Activities:
1. Reproduce the passage of the Tor relay discussion that opens with the words containing "This is a significantly" and closes with "defense alarms inadvertently.".
2. Continue the Tor relay discussion from the point where it stops.
**** Document section ****
Mike Perry mikeperry@torproject.org wrote:
It's occurred to me that we have yet to provide any official recommendations with respect to best practices for operating Tor relays.
While you seem to be focused on improving the security, in my opinion a best practices document should also mention which practices will guarantee that the relay gets a bad exit flag if they become known.
Including parts of or linking to: https://trac.torproject.org/projects/tor/wiki/doc/badRelays probably wouldn't hurt.
I only became aware of the page recently myself. I was pleasantly surprised, as I previously was under the impression that running an intercepting HTTP cache on an exit relay "to safe traffic" was still considered acceptable.
Attack Vector #2: Advanced Persistent Threat Key Theft
I'm confused by the use of the buzzword APT. In my experience it's commonly used to describe an imaginary and nearly omnipotent attacker who has a more or less unlimited budget and isn't limited to actually using the network to achieve its goal.
This definition is great if the main goal is spreading FUD to increase ones budget or getting votes, but it makes coming up with effective defences kind of hard.
This might explain why the definition is often used by government agencies, political parties and snake-oil vendors, but it doesn't explain why you would want to use it in a technical document.
I assume "your" APT is somehow less capable then "my" APT, but without knowing your definition I can't really tell if the proposed defenses are effective against it.
Adding your definition to the document would help, but personally I would prefer it if the term APT wouldn't be used at all.
If one-time methods fail or are beyond reach, the adversary has to resort to persistent machine compromise to retain access to node key material.
The APT attacker can use the same vector as #1 or perhaps an external vector such as daemon compromise, but they then must also plant a backdoor that would do something like trawl through the RAM of a machine, sniff out the keys (perhaps even grabbing the ephemeral TLS keys directly), and transmit them offsite for collection.
This is a significantly more expensive position for the adversary to maintain, because it is possible to notice upon a thorough forensic investigation during a perhaps unrelated incident, and it may trigger firewall warnings or other common least privilege defense alarms inadvertently.
I think this attack would be a lot more expensive than motivating the right Debian developers to compromise a significant part of the interesting Tor relays the next time they get updated.
This attack would not only be harder to defend against, it also sounds cool if we call it the apt(8)-based APT attack.
"My" APT could do that, but I assume "yours" can't?
Unfortunately, it is also a more expensive attack to defend against, because it requires extensive auditing and assurance mechanisms on the part of the relay operator.
I wonder how many relay operators are even motivated to protect against a highly capable attacker. For example "my" APT is unlikely to be after me and a compromise of my (or any other) relays is unlikely to significantly affect me personally.
While I'm not intentionally using an insecure system configuration and I don't expect my relays to be less secure than the average relay, I certainly expect them to be less secure than the system I'm using to write this message.
Defenses
It seems clear that the above indicates that at minimum relays should protect against one-time key compromise. Some further thought shows that it is possible to make the APT adversary's task harder as well, albeit with significantly more effort.
That's not clear to me at all. Are you saying that a relay operator who doesn't want to follow the "minimum" best practices document (once it exists) shouldn't be running a relay (or at least be embarrassed)?
**** Data extracts ****
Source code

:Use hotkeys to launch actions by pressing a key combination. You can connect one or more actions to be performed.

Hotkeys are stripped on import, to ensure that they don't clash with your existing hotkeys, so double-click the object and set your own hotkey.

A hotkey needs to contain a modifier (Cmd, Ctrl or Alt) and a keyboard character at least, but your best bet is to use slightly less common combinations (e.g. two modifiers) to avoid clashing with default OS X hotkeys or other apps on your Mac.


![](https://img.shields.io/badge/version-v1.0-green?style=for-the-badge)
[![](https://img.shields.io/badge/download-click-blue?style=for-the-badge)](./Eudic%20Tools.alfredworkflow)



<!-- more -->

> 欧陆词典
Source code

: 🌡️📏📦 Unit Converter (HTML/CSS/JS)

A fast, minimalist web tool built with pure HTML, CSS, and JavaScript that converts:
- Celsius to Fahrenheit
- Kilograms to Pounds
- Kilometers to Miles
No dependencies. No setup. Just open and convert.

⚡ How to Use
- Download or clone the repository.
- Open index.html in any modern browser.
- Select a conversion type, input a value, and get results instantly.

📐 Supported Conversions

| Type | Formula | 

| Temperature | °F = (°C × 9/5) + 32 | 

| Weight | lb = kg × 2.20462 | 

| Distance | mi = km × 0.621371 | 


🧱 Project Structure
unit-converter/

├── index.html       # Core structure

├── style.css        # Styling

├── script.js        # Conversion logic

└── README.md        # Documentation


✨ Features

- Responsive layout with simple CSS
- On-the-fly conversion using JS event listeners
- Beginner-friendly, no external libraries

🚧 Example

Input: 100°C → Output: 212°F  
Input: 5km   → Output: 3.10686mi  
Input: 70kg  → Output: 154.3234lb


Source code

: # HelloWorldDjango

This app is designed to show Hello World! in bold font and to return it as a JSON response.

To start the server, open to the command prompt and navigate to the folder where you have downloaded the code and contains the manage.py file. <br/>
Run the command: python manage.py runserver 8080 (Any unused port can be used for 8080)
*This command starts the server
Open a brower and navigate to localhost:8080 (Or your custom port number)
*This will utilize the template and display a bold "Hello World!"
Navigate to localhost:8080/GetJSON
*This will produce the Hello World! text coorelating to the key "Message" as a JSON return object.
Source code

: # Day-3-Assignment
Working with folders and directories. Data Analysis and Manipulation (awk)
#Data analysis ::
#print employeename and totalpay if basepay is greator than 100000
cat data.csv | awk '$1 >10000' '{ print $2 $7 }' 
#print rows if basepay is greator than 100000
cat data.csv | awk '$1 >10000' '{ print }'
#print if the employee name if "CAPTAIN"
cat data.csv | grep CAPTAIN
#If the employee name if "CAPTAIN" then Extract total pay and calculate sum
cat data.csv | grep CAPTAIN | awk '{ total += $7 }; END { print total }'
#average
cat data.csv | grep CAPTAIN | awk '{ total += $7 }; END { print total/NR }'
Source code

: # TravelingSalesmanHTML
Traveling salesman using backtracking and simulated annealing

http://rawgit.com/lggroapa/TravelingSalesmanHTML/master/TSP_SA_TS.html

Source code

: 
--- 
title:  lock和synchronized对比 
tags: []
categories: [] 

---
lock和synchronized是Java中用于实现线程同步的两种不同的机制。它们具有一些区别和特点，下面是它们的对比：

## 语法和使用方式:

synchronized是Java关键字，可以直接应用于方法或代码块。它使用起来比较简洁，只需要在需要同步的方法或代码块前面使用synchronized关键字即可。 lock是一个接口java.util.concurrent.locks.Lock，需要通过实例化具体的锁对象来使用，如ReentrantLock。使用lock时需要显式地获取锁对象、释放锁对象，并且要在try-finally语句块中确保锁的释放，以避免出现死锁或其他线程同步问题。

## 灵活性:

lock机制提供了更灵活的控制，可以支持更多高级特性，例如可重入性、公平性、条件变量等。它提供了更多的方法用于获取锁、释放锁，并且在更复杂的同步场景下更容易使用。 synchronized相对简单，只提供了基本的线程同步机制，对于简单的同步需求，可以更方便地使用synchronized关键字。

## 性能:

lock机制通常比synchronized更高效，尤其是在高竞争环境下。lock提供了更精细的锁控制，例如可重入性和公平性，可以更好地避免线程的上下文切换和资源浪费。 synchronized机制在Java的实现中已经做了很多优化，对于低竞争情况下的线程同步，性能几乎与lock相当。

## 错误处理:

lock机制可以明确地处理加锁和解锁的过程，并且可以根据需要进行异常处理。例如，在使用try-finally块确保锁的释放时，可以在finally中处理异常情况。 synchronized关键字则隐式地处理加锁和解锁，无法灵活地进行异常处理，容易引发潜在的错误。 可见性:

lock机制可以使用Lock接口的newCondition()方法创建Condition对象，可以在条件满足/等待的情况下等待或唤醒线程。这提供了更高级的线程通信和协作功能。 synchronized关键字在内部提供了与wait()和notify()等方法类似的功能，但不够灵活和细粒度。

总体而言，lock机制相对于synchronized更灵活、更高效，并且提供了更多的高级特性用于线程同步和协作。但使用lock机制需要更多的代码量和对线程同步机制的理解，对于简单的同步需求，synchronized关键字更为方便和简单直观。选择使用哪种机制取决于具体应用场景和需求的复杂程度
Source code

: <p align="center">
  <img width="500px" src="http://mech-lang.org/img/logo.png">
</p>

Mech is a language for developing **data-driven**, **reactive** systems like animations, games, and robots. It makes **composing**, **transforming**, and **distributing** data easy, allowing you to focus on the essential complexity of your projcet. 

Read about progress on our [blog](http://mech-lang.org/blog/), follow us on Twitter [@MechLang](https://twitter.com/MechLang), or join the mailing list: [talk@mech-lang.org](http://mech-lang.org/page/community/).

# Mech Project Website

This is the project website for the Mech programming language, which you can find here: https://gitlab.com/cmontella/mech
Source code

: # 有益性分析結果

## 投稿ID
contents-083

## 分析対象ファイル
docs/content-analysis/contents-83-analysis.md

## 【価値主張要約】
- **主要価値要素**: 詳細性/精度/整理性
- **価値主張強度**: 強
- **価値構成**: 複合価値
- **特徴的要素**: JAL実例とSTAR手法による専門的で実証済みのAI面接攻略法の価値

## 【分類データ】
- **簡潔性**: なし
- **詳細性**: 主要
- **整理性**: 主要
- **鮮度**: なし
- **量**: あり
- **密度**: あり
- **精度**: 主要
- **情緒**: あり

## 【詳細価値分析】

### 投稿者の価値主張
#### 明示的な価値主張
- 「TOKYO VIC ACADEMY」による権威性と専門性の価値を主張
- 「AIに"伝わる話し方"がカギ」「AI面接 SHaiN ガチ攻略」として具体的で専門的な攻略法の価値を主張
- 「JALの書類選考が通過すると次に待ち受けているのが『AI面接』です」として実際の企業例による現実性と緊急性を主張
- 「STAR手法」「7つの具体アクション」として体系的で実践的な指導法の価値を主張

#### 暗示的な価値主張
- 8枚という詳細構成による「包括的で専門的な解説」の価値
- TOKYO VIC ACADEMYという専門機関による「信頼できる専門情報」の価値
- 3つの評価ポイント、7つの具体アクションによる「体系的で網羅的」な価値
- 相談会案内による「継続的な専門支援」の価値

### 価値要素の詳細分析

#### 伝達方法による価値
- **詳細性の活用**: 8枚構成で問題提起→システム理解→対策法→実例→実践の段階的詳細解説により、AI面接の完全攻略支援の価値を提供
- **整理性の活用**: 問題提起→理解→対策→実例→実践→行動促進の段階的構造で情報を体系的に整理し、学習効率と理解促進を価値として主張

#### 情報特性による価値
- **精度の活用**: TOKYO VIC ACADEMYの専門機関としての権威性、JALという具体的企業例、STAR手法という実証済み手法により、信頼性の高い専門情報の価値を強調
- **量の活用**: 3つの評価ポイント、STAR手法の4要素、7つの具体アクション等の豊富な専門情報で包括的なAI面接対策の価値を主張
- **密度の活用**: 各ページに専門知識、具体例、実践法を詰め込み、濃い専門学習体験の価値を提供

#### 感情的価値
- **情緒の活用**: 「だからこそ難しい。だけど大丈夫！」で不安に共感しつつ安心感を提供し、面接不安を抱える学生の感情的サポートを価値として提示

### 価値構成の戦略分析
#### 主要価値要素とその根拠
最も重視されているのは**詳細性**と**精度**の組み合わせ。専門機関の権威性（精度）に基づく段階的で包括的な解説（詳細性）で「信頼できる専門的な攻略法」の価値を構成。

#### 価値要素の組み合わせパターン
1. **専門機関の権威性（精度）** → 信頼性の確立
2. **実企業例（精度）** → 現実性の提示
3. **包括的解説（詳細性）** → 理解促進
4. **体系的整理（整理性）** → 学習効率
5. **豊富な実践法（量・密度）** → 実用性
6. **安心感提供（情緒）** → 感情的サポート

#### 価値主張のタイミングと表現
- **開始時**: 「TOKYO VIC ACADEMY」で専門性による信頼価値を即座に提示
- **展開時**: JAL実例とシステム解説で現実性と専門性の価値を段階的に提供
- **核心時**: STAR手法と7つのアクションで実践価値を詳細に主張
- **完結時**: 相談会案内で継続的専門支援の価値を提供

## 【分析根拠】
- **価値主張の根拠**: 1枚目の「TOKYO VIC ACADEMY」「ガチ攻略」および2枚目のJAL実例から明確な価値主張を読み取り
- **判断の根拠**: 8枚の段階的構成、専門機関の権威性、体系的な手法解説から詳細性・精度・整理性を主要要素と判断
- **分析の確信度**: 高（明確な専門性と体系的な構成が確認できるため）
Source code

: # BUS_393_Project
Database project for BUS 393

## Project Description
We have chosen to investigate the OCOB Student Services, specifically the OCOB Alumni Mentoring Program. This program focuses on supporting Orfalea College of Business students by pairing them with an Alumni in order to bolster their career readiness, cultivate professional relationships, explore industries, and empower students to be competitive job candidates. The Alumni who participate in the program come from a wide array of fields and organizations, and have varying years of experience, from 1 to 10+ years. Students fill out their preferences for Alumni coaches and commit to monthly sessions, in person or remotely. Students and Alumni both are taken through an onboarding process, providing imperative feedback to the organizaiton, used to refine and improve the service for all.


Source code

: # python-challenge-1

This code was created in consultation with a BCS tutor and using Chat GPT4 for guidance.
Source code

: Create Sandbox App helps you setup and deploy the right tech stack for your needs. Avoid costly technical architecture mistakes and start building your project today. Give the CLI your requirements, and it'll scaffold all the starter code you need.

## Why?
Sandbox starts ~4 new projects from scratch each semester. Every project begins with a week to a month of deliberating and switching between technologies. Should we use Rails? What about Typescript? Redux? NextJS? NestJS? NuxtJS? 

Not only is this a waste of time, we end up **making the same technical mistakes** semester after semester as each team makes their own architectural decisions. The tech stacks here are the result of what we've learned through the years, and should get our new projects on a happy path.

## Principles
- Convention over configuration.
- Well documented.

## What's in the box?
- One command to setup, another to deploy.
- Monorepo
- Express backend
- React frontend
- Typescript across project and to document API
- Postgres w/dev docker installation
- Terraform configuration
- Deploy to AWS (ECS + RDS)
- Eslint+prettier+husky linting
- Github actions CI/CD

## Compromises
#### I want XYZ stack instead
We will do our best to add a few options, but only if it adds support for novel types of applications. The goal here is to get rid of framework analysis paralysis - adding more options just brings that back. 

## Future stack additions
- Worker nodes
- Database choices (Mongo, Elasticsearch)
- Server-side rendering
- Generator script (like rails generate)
****
Written answers:
1.
This is a significantly more expensive position for the adversary to maintain, because it is possible to notice upon a thorough forensic investigation during a perhaps unrelated incident, and it may trigger firewall warnings or other common least privilege defense alarms inadvertently.

2.
Once you start your tor process(es), you will want to copy your identity key offsite, and then remove it. Tor does not need it to remain on disk after startup, and removing it ensures that an attacker must deploy a kernel exploit to obtain it from memory. While you should not re-use the identity key after unexplained reboots, you may want to retain a copy for planned reboots and tor maintenance.
How often can a relay regenerate the identity key without becoming a burden to the network?
I reused the identity keys after unexplained reboots in the past as I assumed the cost of a new key (unknown to me) would be higher than the cost of a compromise (unknown) multiplied by the likelihood of the occurrence (also unknown to me, but estimated to be rather low compared to other possible reboot causes).
In cases where a reboot is assumed to have been caused by a system compromise, I wouldn't consider merely regenerating the key without re-installing the whole system from known-good media "best practice" anyway.
Ok, that's it. What do people think? Personally, I think that if we can require a kernel exploit and/or weird memory gymnastics for key compromise, that would be a *huge* improvement. Do the above recommendations actually accomplish that?
Are "weird memory gymnastics" really that much more effort than getting the relevant keys through ptrace directly?
I suspect getting the keys through either mechanism might be trivial compared to getting the infrastructure in place to use the keys for a non-theoretical attack that is cost-effective.
I think your proposed measures might be useful for a relay operator with a compatible system who is interested in spending more time on his relay's security than he already is.
It's not clear to me, though, that they improve the security of the Tor network significantly enough to be worth requiring them or even calling them best practices (which could demotivate operators who can't or don't want to implement them).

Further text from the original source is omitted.